YOUR GOAL: In the listing below, find the line with "15: (639, 197, 1.87)" and the line with "47: (310, 147, 3.51)", then return them and every line between them exactly, minus the pictures.

** MATERIAL FOR THIS EXERCISE follows **

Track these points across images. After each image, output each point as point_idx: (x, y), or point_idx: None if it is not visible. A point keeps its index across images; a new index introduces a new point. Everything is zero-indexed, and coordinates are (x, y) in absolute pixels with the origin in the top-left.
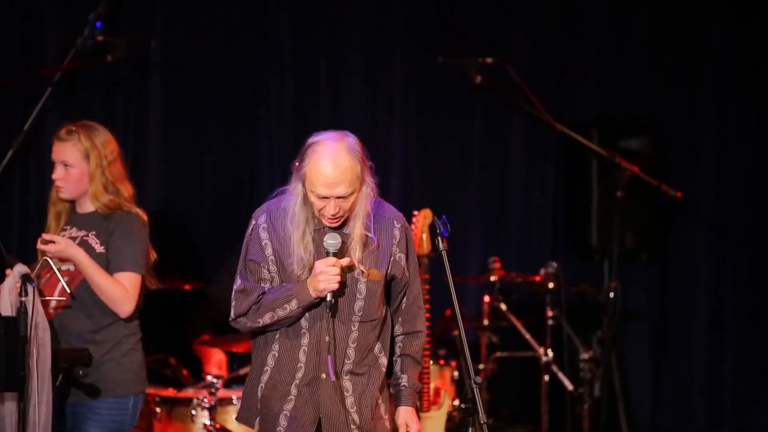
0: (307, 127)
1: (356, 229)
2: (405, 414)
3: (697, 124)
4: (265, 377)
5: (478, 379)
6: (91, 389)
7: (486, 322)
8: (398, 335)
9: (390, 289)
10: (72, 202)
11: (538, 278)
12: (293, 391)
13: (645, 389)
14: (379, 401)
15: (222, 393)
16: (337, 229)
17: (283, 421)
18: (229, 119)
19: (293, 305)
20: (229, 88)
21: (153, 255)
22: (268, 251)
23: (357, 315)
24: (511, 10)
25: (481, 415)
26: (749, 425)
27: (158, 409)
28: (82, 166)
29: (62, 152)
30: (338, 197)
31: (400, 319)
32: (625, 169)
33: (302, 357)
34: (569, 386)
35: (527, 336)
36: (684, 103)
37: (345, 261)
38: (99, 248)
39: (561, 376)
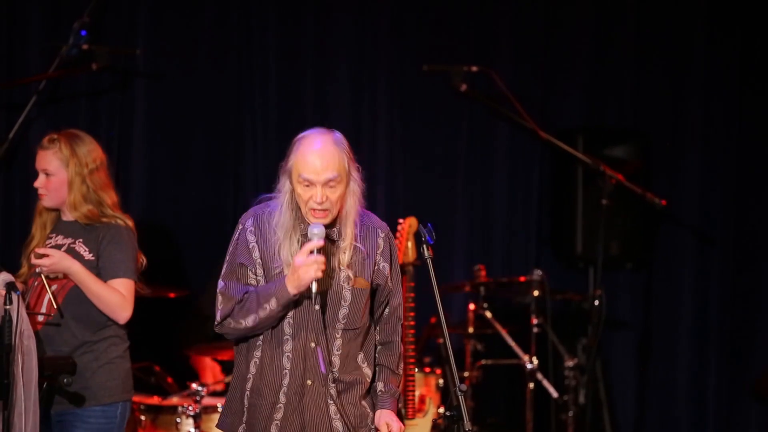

** End of MATERIAL FOR THIS EXERCISE **
** MATERIAL FOR THIS EXERCISE follows **

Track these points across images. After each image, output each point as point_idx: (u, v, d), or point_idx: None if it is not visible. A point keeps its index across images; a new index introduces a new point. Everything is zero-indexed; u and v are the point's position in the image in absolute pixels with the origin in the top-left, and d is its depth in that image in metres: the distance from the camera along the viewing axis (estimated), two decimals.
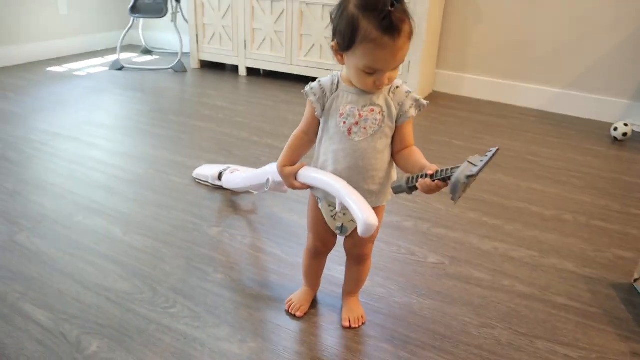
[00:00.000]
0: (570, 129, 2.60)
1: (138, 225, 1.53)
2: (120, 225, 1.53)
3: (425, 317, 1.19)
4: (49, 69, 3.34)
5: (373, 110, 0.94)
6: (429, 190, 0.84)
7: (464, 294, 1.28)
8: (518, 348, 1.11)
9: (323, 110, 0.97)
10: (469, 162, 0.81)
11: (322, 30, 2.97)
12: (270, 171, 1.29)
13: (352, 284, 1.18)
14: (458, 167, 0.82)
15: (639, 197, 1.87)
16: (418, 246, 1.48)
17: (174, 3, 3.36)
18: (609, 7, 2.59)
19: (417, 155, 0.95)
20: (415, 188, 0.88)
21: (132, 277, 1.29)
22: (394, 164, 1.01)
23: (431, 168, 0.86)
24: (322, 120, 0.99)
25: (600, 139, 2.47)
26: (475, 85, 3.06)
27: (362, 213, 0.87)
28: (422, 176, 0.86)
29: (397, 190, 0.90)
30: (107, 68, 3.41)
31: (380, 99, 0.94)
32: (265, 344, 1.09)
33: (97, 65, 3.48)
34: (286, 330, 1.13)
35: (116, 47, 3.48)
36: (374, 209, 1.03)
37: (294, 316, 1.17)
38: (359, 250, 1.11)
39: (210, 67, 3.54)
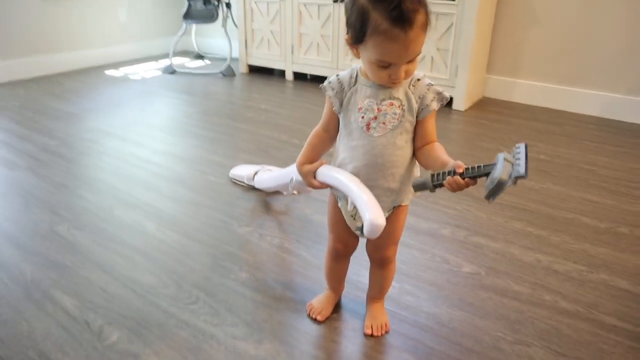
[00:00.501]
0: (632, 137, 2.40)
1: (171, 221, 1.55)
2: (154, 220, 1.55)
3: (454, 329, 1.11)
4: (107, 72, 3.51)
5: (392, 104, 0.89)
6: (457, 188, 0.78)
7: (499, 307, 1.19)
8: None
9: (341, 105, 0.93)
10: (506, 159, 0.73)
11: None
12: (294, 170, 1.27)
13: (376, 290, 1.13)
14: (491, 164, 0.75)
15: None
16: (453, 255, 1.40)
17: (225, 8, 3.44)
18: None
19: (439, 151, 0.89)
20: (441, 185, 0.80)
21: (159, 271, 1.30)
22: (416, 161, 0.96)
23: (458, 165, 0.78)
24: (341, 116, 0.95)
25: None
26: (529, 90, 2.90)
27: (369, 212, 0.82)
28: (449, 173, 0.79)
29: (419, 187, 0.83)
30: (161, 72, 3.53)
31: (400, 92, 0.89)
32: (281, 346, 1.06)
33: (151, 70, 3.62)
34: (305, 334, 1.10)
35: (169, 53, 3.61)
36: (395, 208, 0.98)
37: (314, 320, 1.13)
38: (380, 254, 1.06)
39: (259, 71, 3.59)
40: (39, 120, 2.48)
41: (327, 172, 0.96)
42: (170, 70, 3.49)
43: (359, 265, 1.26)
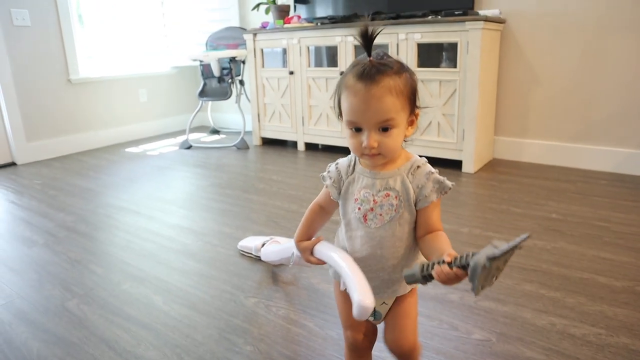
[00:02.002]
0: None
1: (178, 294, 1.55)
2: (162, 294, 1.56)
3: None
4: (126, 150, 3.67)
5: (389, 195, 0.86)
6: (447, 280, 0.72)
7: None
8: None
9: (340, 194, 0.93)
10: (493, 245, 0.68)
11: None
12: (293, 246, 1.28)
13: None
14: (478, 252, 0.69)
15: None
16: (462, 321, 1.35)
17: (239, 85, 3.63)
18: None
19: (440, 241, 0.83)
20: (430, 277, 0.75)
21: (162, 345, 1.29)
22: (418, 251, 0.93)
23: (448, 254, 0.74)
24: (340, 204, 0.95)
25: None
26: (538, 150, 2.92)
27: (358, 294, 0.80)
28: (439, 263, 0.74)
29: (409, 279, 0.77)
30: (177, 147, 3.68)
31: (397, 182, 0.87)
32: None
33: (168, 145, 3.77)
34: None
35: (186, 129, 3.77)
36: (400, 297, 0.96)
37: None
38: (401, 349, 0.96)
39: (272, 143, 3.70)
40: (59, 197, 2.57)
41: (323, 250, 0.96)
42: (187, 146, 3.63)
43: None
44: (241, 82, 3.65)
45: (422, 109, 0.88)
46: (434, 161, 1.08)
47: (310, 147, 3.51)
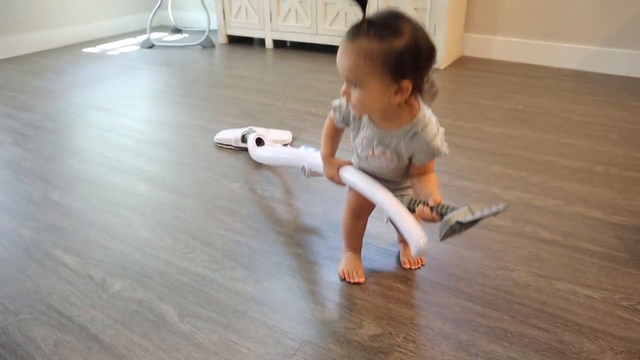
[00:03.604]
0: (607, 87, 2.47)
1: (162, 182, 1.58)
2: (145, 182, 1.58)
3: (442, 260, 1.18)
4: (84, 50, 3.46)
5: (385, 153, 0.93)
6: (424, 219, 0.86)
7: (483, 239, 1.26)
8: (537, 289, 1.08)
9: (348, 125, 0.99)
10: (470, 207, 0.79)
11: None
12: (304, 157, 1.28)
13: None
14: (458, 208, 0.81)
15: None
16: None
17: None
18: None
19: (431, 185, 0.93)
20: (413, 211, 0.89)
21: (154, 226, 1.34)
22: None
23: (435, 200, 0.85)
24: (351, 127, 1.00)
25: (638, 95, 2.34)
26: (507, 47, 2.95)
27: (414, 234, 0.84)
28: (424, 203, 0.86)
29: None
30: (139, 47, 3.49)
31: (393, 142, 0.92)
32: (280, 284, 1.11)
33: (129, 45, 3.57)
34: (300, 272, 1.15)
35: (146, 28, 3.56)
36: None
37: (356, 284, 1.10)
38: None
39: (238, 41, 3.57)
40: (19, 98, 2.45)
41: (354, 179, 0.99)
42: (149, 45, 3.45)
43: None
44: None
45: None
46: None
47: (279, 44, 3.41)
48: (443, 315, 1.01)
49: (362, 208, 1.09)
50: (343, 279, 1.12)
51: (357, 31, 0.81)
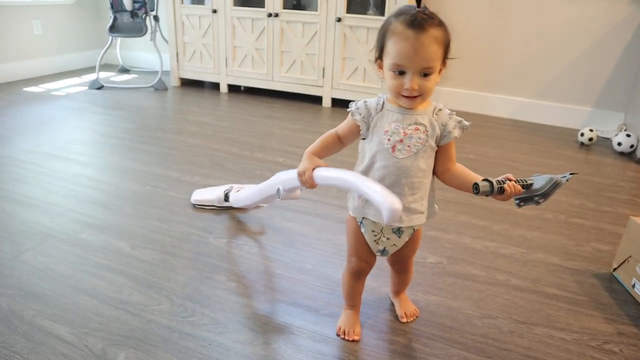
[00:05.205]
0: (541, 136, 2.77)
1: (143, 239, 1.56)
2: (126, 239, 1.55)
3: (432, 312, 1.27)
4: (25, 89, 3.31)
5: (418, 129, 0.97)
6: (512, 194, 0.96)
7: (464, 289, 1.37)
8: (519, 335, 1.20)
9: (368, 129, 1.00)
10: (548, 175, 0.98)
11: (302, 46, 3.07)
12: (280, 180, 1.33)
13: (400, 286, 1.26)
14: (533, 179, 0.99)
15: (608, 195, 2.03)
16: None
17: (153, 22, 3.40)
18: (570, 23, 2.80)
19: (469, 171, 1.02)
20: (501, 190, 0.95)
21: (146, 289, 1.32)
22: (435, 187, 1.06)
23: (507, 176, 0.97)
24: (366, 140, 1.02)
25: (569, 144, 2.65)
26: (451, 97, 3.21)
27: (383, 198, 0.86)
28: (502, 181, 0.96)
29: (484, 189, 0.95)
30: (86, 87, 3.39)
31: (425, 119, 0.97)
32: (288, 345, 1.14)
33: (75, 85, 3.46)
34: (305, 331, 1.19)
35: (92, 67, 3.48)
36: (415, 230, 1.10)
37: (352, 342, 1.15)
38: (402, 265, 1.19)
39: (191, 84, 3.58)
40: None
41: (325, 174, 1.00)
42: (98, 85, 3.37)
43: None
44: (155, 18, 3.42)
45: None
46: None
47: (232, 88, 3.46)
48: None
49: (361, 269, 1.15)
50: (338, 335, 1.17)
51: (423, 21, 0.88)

** End of MATERIAL FOR THIS EXERCISE **

EXERCISE RESULT:
15: (639, 197, 1.87)
16: (418, 246, 1.48)
17: (174, 3, 3.36)
18: (609, 7, 2.59)
19: (417, 155, 0.95)
20: (415, 188, 0.88)
21: (132, 277, 1.29)
22: (394, 164, 1.01)
23: (431, 168, 0.86)
24: (322, 120, 0.99)
25: (600, 139, 2.47)
26: (475, 85, 3.06)
27: (362, 213, 0.87)
28: (422, 176, 0.86)
29: (397, 190, 0.90)
30: (107, 68, 3.41)
31: (380, 99, 0.94)
32: (265, 344, 1.09)
33: (97, 65, 3.48)
34: (286, 330, 1.13)
35: (116, 47, 3.48)
36: (374, 209, 1.03)
37: (294, 316, 1.17)
38: (359, 250, 1.11)
39: (210, 67, 3.54)
[00:00.501]
0: (632, 137, 2.40)
1: (171, 221, 1.55)
2: (154, 220, 1.55)
3: (454, 329, 1.11)
4: (107, 72, 3.51)
5: (392, 104, 0.89)
6: (457, 188, 0.78)
7: (499, 307, 1.19)
8: None
9: (341, 105, 0.93)
10: (506, 159, 0.73)
11: None
12: (294, 170, 1.27)
13: (376, 290, 1.13)
14: (491, 164, 0.75)
15: None
16: (453, 255, 1.40)
17: (225, 8, 3.44)
18: None
19: (439, 151, 0.89)
20: (441, 185, 0.80)
21: (159, 271, 1.30)
22: (416, 161, 0.96)
23: (458, 165, 0.78)
24: (341, 116, 0.95)
25: None
26: (529, 90, 2.90)
27: (369, 212, 0.82)
28: (449, 173, 0.79)
29: (419, 187, 0.83)
30: (161, 72, 3.53)
31: (400, 92, 0.89)
32: (281, 346, 1.06)
33: (151, 70, 3.62)
34: (305, 334, 1.10)
35: (169, 53, 3.61)
36: (395, 208, 0.98)
37: (314, 320, 1.13)
38: (380, 254, 1.06)
39: (259, 71, 3.59)
40: (39, 120, 2.48)
41: (327, 172, 0.96)
42: (170, 70, 3.49)
43: (359, 265, 1.26)
[00:02.002]
0: None
1: (178, 294, 1.55)
2: (162, 294, 1.56)
3: None
4: (126, 150, 3.67)
5: (389, 195, 0.86)
6: (447, 280, 0.72)
7: None
8: None
9: (340, 194, 0.93)
10: (493, 245, 0.68)
11: None
12: (293, 246, 1.28)
13: None
14: (478, 252, 0.69)
15: None
16: (462, 321, 1.35)
17: (239, 85, 3.63)
18: None
19: (440, 241, 0.83)
20: (430, 277, 0.75)
21: (162, 345, 1.29)
22: (418, 251, 0.93)
23: (448, 254, 0.74)
24: (340, 204, 0.95)
25: None
26: (538, 150, 2.92)
27: (358, 294, 0.80)
28: (439, 263, 0.74)
29: (409, 279, 0.77)
30: (177, 147, 3.68)
31: (397, 182, 0.87)
32: None
33: (168, 145, 3.77)
34: None
35: (186, 129, 3.77)
36: (400, 297, 0.96)
37: None
38: (401, 349, 0.96)
39: (272, 143, 3.70)
40: (59, 197, 2.57)
41: (323, 250, 0.96)
42: (187, 146, 3.63)
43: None
44: (241, 82, 3.65)
45: (422, 109, 0.88)
46: (434, 161, 1.08)
47: (310, 147, 3.51)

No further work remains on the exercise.